同様に、2024年も全く同じ形で走り抜けるだろうとは思っていません。少しずつ改善していき、より開発しやすい基盤に仕上げていきたいと思っています。
さいごに
体調不良により投稿が遅れ、完全に年末モードのお休みタイミングでえらい真面目な話をしてしまった気がしますが、「イリティの視点をプロダクトに導入、メンテナンスすることで、基盤設計時や開発フェーズで迷いが減り、背中を押してくれる存在になってくれるぞ!より全員が開発に集中できてええぞ!」という内容でした。(取り入れりゃいい、多ければいいってもんじゃないと思うので、用法用量に気をつけて、適度に導入していくのが大事っぽい。何事もプロダクトや組織との会話が大事ですね。)
最後まで読んでいただきありがとうございました。また、もう絶対伝わってると思いますが、今回紹介した内容は私一人で全部用意したものではありません。これまで Web 基盤の開発に携わってくれたひとりひとりがより良い基盤を目指した結果です。この場を借りて、尽力してくれたみんなに感謝を伝えたいです。ありがとございました…!!改めまして、関係各所のみなさま、今年もお世話になりました!来年もしっかりやっていくぞ!
では、みなさん良いお年をお迎えください〜
コロナとインフル、両方お気をつけて〜ほんとに〜
告知
なんと、NewsPicks プロダクトチームが、あの『Software Design』で連載を開始します Software Design 2024年1月号からとなっております!アドカレの後は是非こちらもご一読くださいー!

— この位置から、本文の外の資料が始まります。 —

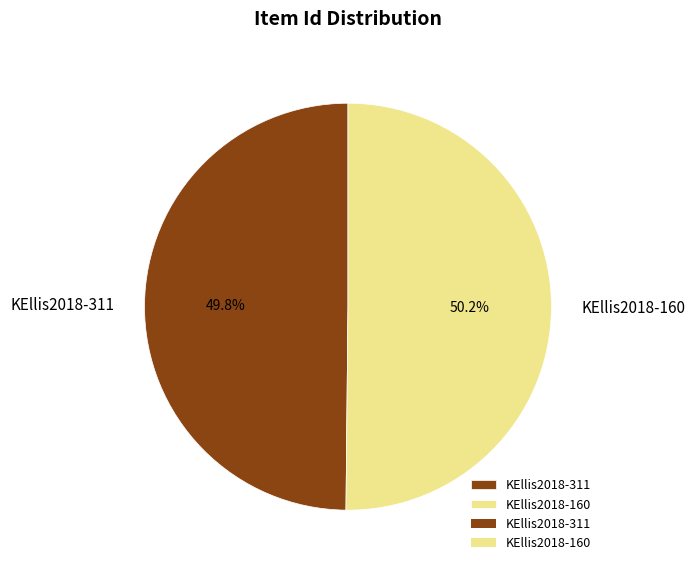

What percentage is the KEllis2018-311 slice, to the nearest percent?

50%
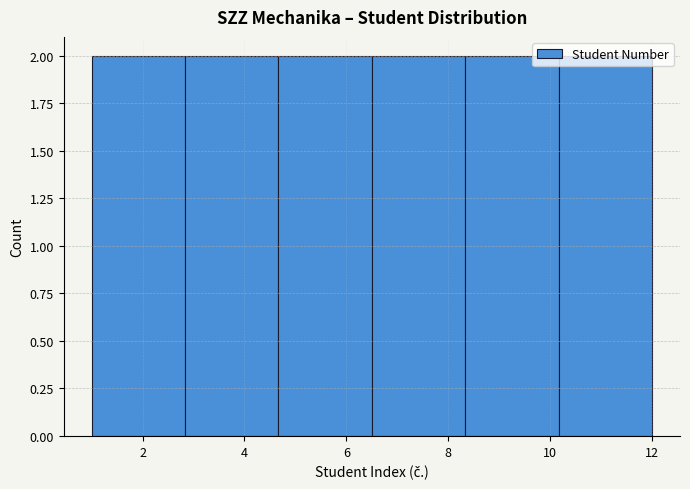

Reading left to right, transcribe this chart: for each bar, give the range it covers on the x-axis and its height. Neither the bar edges nor the heights are printed on the chart, so give them approximately, as read against the axes.

1.0 to 2.8: 2
2.8 to 4.6: 2
4.6 to 6.6: 2
6.6 to 8.4: 2
8.4 to 10.2: 2
10.2 to 12.0: 2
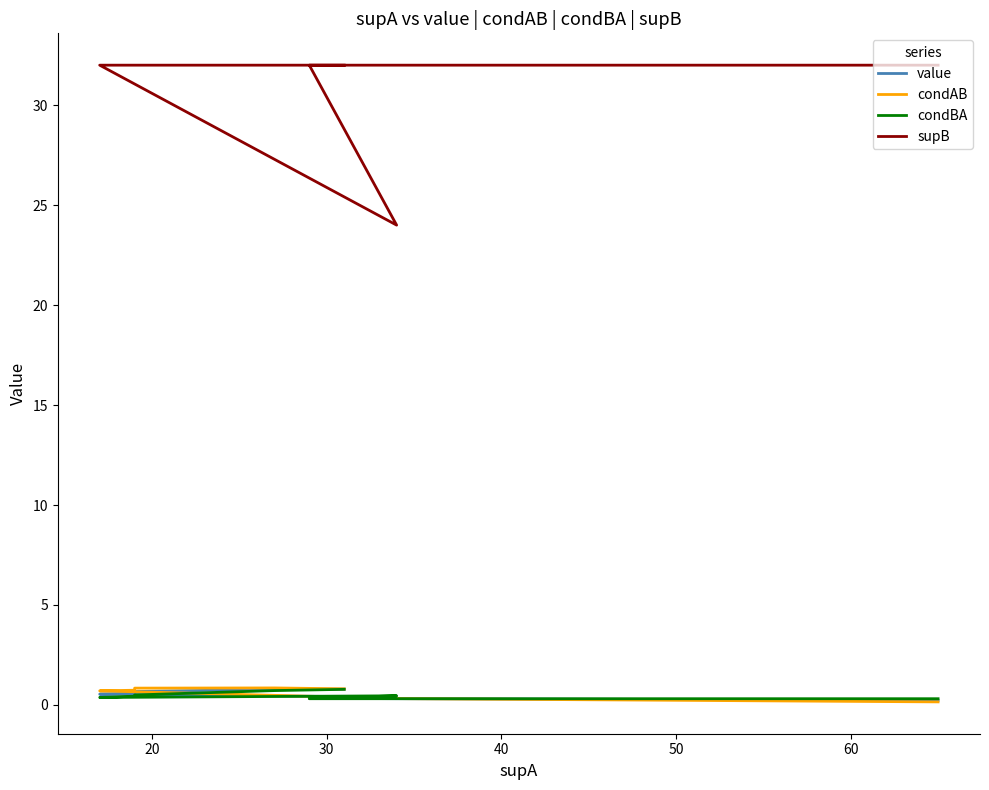

Is the value of condAB at 60 greater than the value of condBA at 20?

No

2021年9月から始めた UZABASE のテック系 Podcast 『Meet UB Tech』では今でも MC を担当しています!(新 MC も増えて、より豪華になりました!)こちらも気づけば3年目です。元気な社内紹介回、豪華なゲスト回がてんこ盛りです!よかったら聴いていってください!
遅ればせながら、簡単な自己紹介
2019年9月より NewsPicks でフロントエンド領域を中心にエンジニアとして従事しています。興味分野は、Observability、Accessibilityあたりです。最近は自分でまだ切り口を見い出せてないイリティを探しているフシがあります。
今年は、7月から Unit リーダーに就任し、個人的にも大きな変化の年でした。最後でも触れていますが、2024年も開発ハードルの低い、みんなが安心して挑戦できる基盤をより改善&推進&開発していきたいと思います!「最近どんどんパワーアップしてんね?」と言ってもらえるよう張り切っていくぞ!